## [Page text]

Saturday, January 23, 2010

Nearing the End

Today is the 11th day since the fateful earthquake in Haiti. Eleven days that David Hames has been buried in darkness, entombed in the hell that once was Hotel Montana. And yet, those who love him cling to a glimmer of hope. Earlier today, what's left of the Haitian government declared an end to the search and rescue phase and ushered in the start of recovery and rebuilding phase. But a 24-year-old Haitian had something to say about ending the search and rescue. A few hours ago, I watched him be pulled from the rubble of a hotel in Port au Prince, alive and in good condition! The fact that he could live for 11 days buried alive is completely miraculous and his rescue offers hope to hundreds of families united in a strange mix of desperation, faith and hope as they wait for news of their loved ones' fate.

## [Action item a]
Copy from the post about the Haiti earthquake, beginning at the words "Saturday, January 23, 2010" and stopping after "loved ones' fate.".

## [Information shown]
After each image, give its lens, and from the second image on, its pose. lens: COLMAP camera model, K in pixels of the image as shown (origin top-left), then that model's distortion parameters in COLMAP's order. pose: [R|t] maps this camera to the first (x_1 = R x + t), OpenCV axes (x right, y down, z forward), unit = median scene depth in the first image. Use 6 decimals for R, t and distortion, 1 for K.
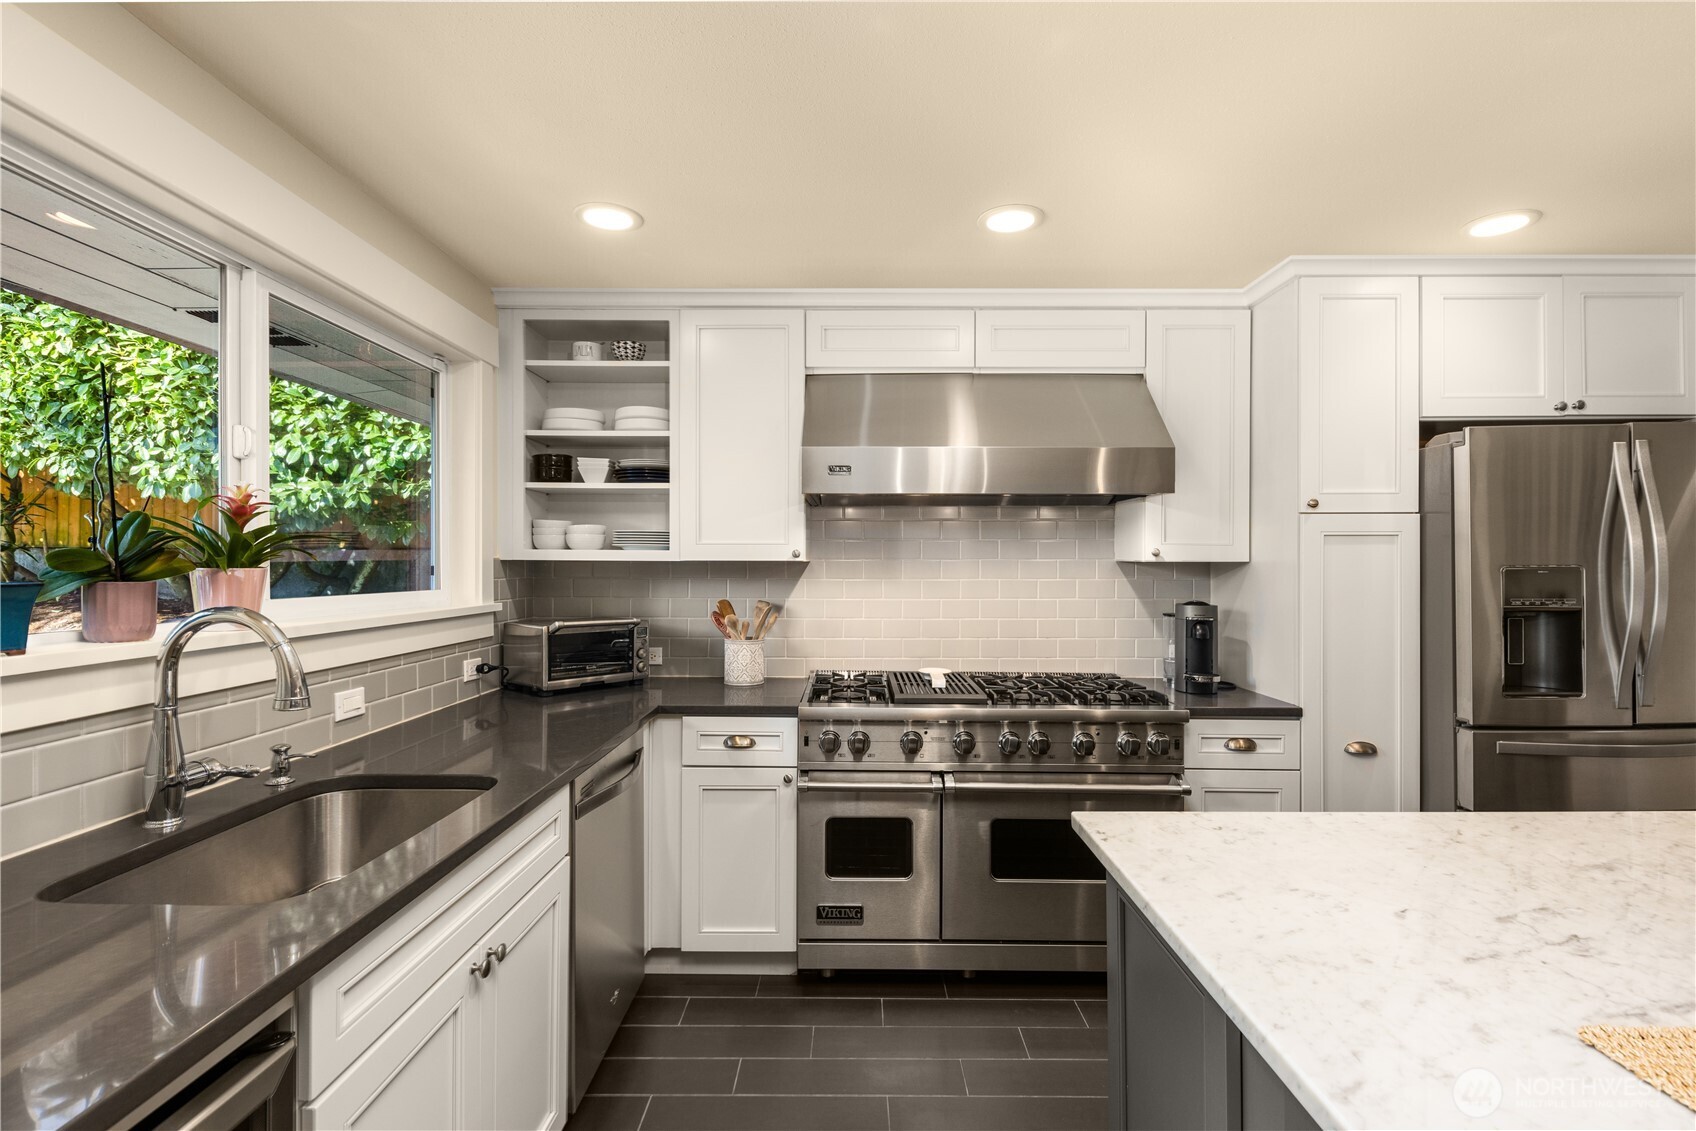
lens RADIAL K [[812.0, 0, 853.6], [0, 812.0, 561.0], [0, 0, 1]] dist [0.000026, -0.000954]
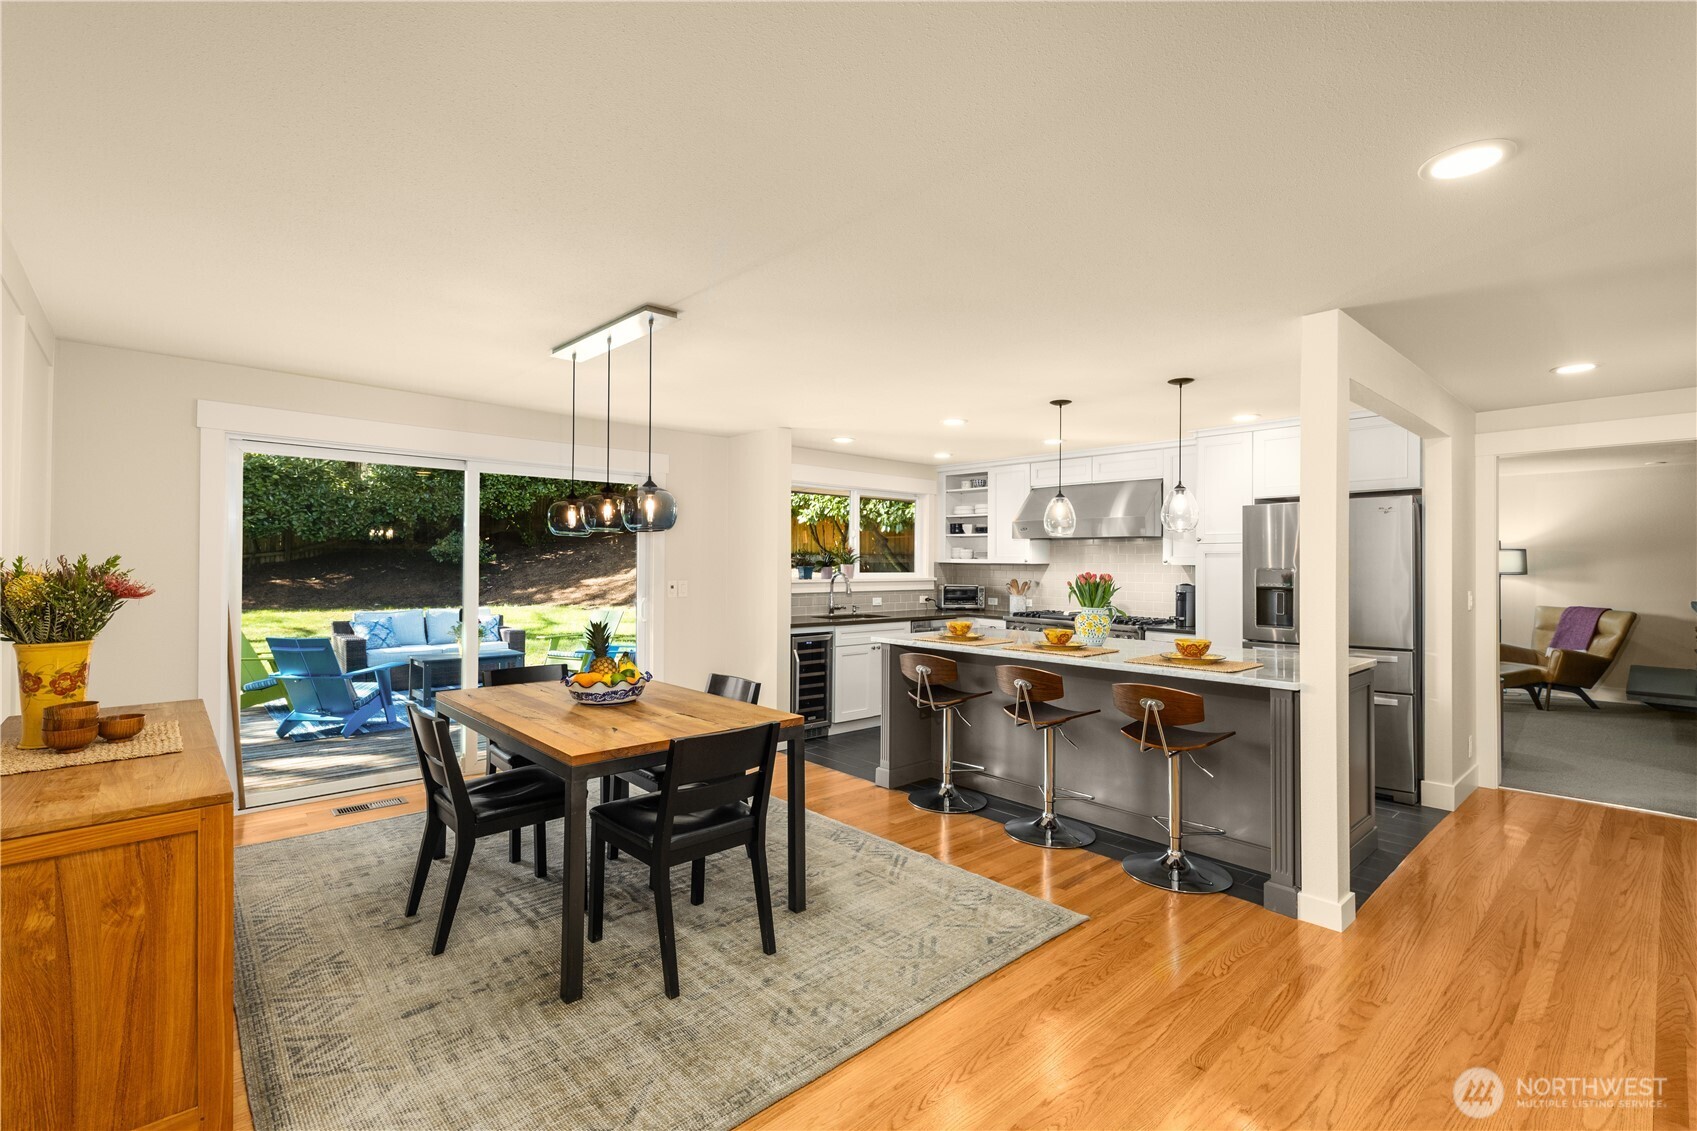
lens RADIAL K [[754.2, 0, 854.8], [0, 754.2, 565.2], [0, 0, 1]] dist [0.009528, -0.000140]
pose [[0.683043, 0.007369, -0.730341, 0.543323], [-0.001365, 0.999960, 0.008812, -0.006046], [0.730377, -0.005023, 0.683026, -0.424360]]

## [Action item b]
Rewrite the camera entries above with every "image" replaced by "frame" and everything else unchanged. Leave the pictures out of your answer.

## [Your solution a]
Saturday, January 23, 2010

Nearing the End

Today is the 11th day since the fateful earthquake in Haiti. Eleven days that David Hames has been buried in darkness, entombed in the hell that once was Hotel Montana. And yet, those who love him cling to a glimmer of hope. Earlier today, what's left of the Haitian government declared an end to the search and rescue phase and ushered in the start of recovery and rebuilding phase. But a 24-year-old Haitian had something to say about ending the search and rescue. A few hours ago, I watched him be pulled from the rubble of a hotel in Port au Prince, alive and in good condition! The fact that he could live for 11 days buried alive is completely miraculous and his rescue offers hope to hundreds of families united in a strange mix of desperation, faith and hope as they wait for news of their loved ones' fate.

## [Your solution b]
After each frame, give its lens, and from the second frame on, its pose. lens: COLMAP camera model, K in pixels of the frame as shown (origin top-left), then that model's distortion parameters in COLMAP's order. pose: [R|t] maps this camera to the first (x_1 = R x + t), OpenCV axes (x right, y down, z forward), unit = median scene depth in the first frame. Use 6 decimals for R, t and distortion, 1 for K.
lens RADIAL K [[812.0, 0, 853.6], [0, 812.0, 561.0], [0, 0, 1]] dist [0.000026, -0.000954]
lens RADIAL K [[754.2, 0, 854.8], [0, 754.2, 565.2], [0, 0, 1]] dist [0.009528, -0.000140]
pose [[0.683043, 0.007369, -0.730341, 0.543323], [-0.001365, 0.999960, 0.008812, -0.006046], [0.730377, -0.005023, 0.683026, -0.424360]]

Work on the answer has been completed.